TEXTE À LIRE:
------------------------------

Les incidents qui se sont produits le lundi 10 juin 2019 au Palais du peuple, et qui se sont prolongés le lendemain à Lubumbashi où le siège du Pprd a été systématiquement pillé par les combattants s'affichant de l'Udps, ne sont pas pour consolider la démocratie. Il est à craindre que ce mercredi ou dans les jours à venir, l'exploit de destruction des bureaux du Fcc soit réédité.
Cest surprenant que des faiseurs d'opinion, parmi lesquels ceux qui sont considérés comme références, s'abstiennent de les condamner avec fermeté. Une façon subtile d'encourager les auteurs de ces incidents entendre la dérive.
Des victimes, la plus touchée dans sa chair et dans sa conscience est sans doute Jeanine Mabunda Lioko. Non pas du fait d'être la première femme congolaise à exercer la présidence de l'Assemblée nationale sur base d'une double élection (d'abord comme députée nationale, ensuite à la tête de la chambre basse), mais du fait davoir été livrée en pâture aux combattants par son adjoint direct, Jean-Marc Kabund.
Dans une interview au site 7sur7.cd publiée sous le titre « Kabund : Quand il y a une motion pareille je devais être mis au courant, ce qui n'a pas été fait. Tout a été boutiqué, j'ai toutes les informations", le président intérimaire de l'Udps (cest-à-dire successeur en titre de Félix Tshisekedi interdit par la Constitution à exercer des fonctions statutaires au sein du parti) étale son manque de connaissance du règlement intérieur de l'Assemblée nationale.
"Je suis membre du bureau, c'est quand-même déplorable ce qui est arrivé ce jour-là parce que moi-même étant membre du bureau, quand il y a une motion pareille, je devais être mis au courant. Ce qui n'a pas été fait. Ce dont je suis personnellement frustré, cette attitude de vouloir bien faire les choses en cachette, boutiquer des choses alors que nous sommes membres d'un bureau et ça devait être discuté ensemble dans la mesure où le chef de l'État n'est pas comptable devant l'Assemblée nationale", va-t-il déclarer.
La main sur le coeur, il affirmera : "Tout ce qui a été fait, c'est clairement établi que ça été boutiqué. J'ai toutes les informations possibles et à la limite je pourrais calmer les combattants".

------------------------------

CONSIGNE DE TRAVAIL A: Indiquez si chacun des énoncés suivants est conforme au texte sur les incidents au Palais du peuple, en répondant par oui ou par non et en citant les mots décisifs du texte : (i) le siège du Pprd à Lubumbashi a été pillé le lendemain des incidents du Palais du peuple ; (ii) Jean-Marc Kabund affirme avoir été informé de la motion à l'avance ; (iii) Jeanine Mabunda Lioko est la première femme congolaise à présider l'Assemblée nationale.
CONSIGNE DE TRAVAIL B: Poursuivez le texte sur les incidents au Palais du peuple à partir de sa dernière phrase.

DONNÉES FOURNIES:
------------------------------

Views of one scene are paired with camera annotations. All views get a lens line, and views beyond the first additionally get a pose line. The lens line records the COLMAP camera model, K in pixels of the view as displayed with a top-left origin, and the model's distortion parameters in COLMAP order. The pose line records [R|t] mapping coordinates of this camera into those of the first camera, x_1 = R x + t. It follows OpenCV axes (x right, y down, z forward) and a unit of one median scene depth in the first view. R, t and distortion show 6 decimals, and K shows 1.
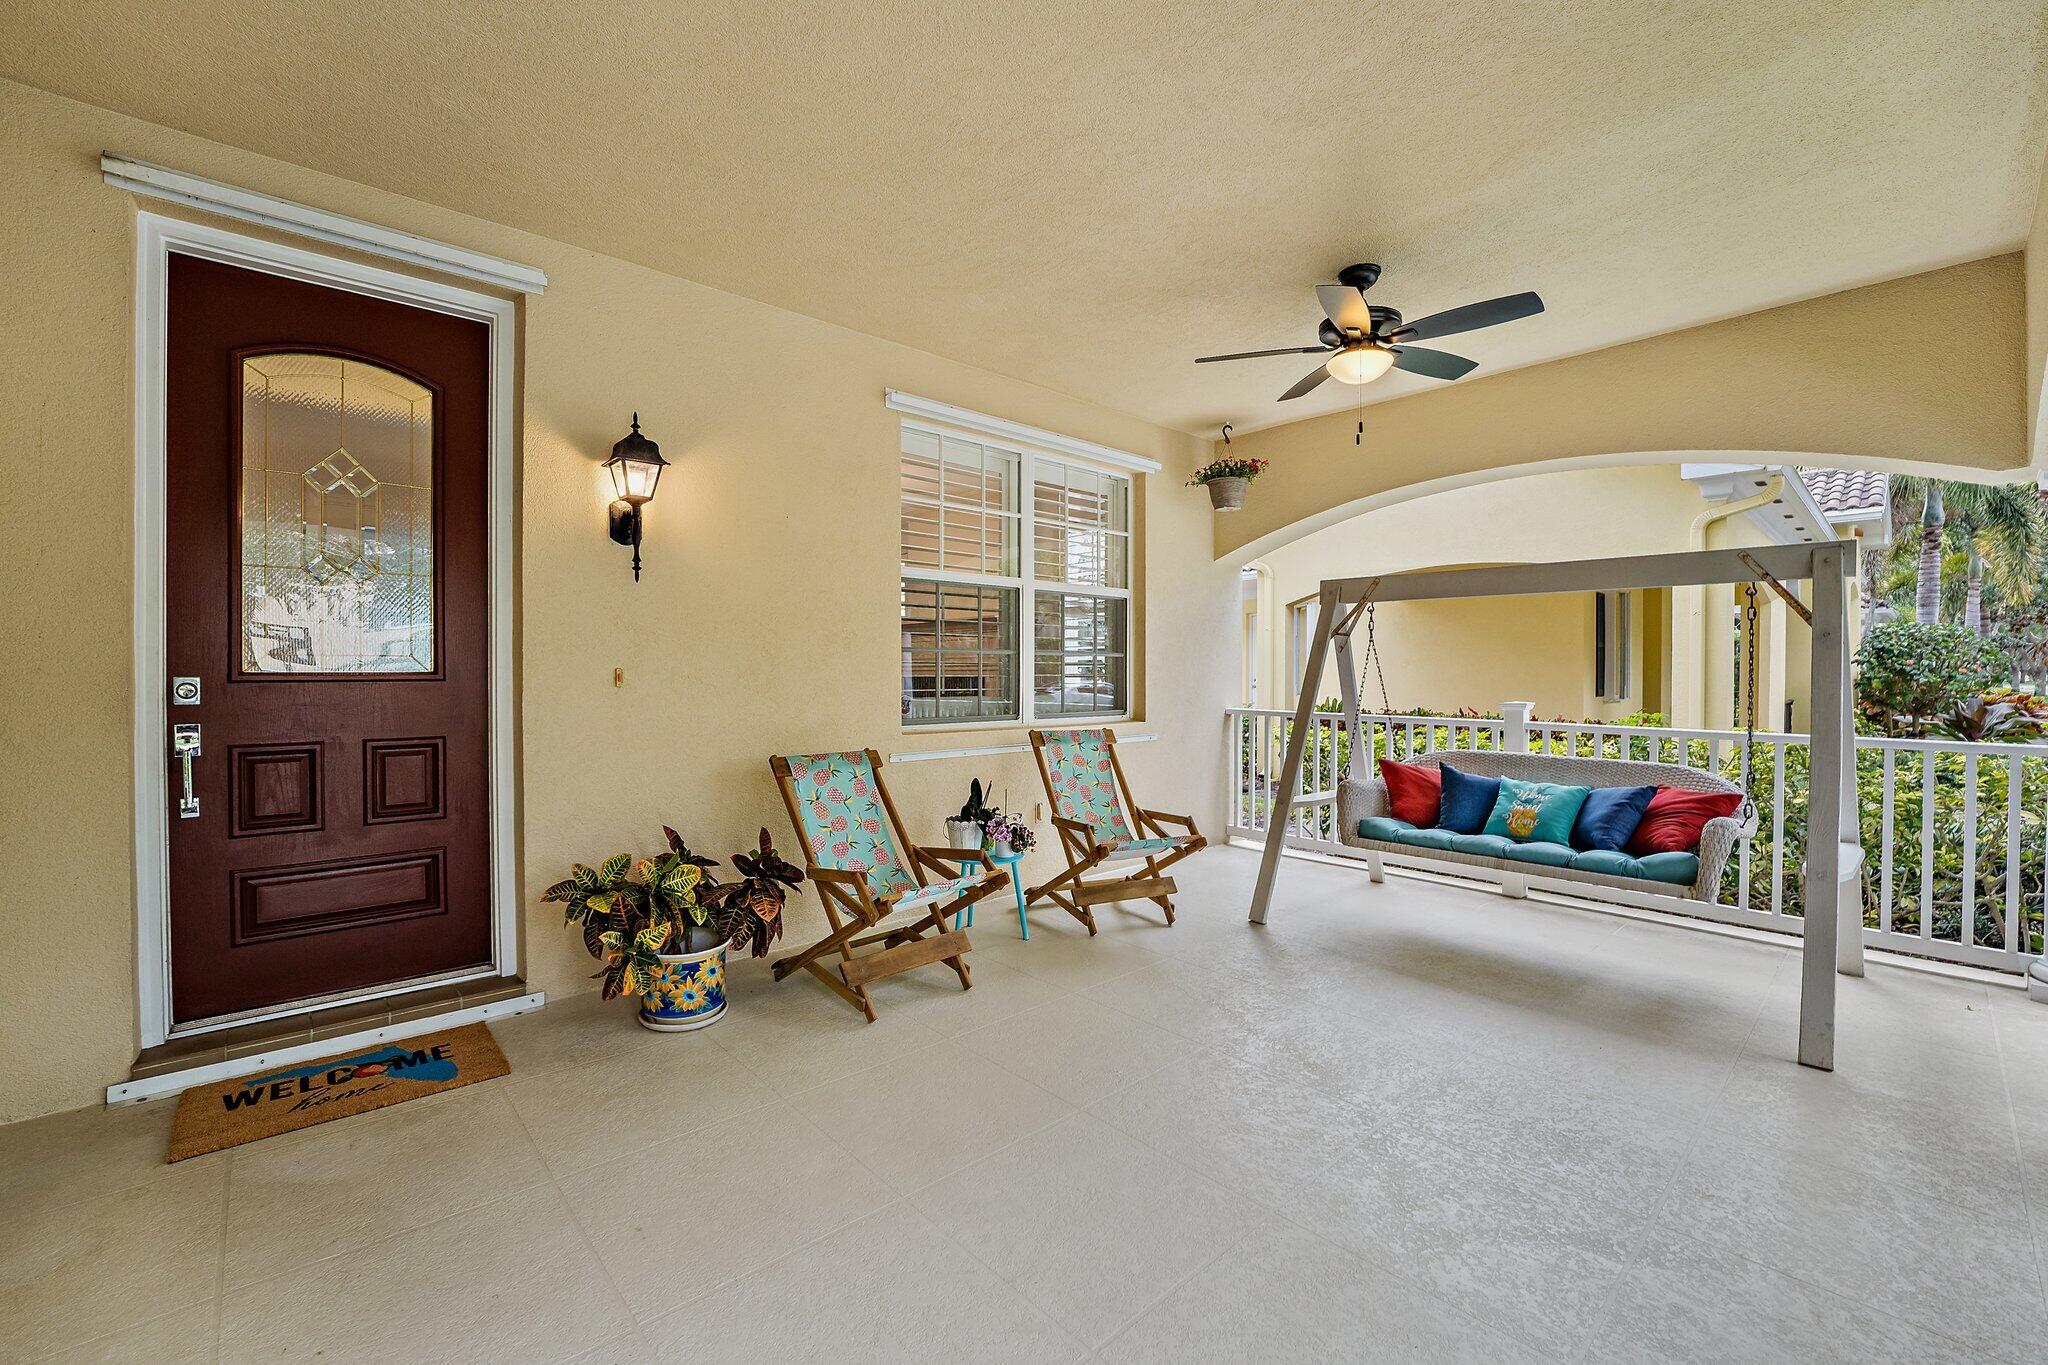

------------------------------

RÉPONSE ATTENDUE A:
(i) Oui : « qui se sont prolongés le lendemain à Lubumbashi où le siège du Pprd a été systématiquement pillé par les combattants s'affichant de l'Udps ».
(ii) Non : « je devais être mis au courant. Ce qui n'a pas été fait. »
(iii) Oui : « être la première femme congolaise à exercer la présidence de l'Assemblée nationale ».

RÉPONSE ATTENDUE B:
Et il aura l'audace de renchérir : "Vous savez le chef de l'État est à la tête d'un parti de masse. C'est pas facile de l'attaquer comme ça parce que vous avez une majorité et en fin de compte, on vit des choses comme ça. Moi-même je suis pris à partie par les mêmes jeunes. Ils reconnaissent en moi un homme intègre, quelqu'un qui n'a jamais comploté contre le chef de l'État, je suis un homme de conviction. Je fais ce que mon intime conviction me demande de faire".
Sauf mauvaise foi de sa part, Jean-Marc Kabund sait que c'est le député Mlc Léon Mondole qui est intervenu par motion incidentielle pour demander à la chambre basse «de formuler une recommandation par laquelle on demanderait au président de la République, Félix Tshisekedi, de rapporter ces ordonnances des nominations des animateurs de la Société Nationale des Chemins de Fer et de la Gecamines».
Dans la pratique, cette motion ne se rejette pas sans être soumise au vote. D'abord, elle suspend le cours normal de la plénière jusquà ce qu'elle soit vidée. Mais, auparavant, elle fait objet d'un débat entre les pour et les contre.
On n'a donc pas besoin de la boutiquer en aparté pour qu'elle soit validée.
Déjà, il y a lieu de douter du fait que le député Mlc Mondole se soit offert à un complot Fcc pour lancer cette motion. Une plainte éventuelle de Mondole à charge de Kabund devant l'organe de loi le mettrait K.O.
La procédure veut qu'une fois la motion mise en branle, les députés s'estimant lésés ont tout le loisir de la bloquer en participant activement au débat.
Qu'ont-ils fait, Jean-Marc Kabund et le groupe parlementaire Udps et Alliés en observant la tournure des événements ? Rien. Rien sans doute parce que se retrouvant tous sur une terra incognita.
Ainsi, les incidents du 10 juin 2019 sont révélateurs du drame qui se vit en interne au sein de l'Udps et qui doit amener le Président Félix Tshisekedi à en tirer toutes les conséquences : dans leur majorité, les députés élus ne se sont pas préparés à exercer des fonctions élevées dans les Institutions du pays. Dans le cas de Jean-Marc Kabund, ce drame se traduit par le fait de son incapacité à contrôler les troupes. Il n'a su comment s'y prendre lors de la fronde suscitée par la débâcle aux sénatoriales. Il n'a pas su non plus comment s'y prendre le 7 juin pendant la plénière consacrée incidentiellement aux ordonnances querellées. Il ne sait même pas s'y prendre dans la crise de succession à la tête de l'Udps.
Par contre, il a réussi à retourner les combattants contre Jeanine Mabunda pour seul et unique tort pour elle d'avoir fait respecter la procédure relative à la motion incidentielle.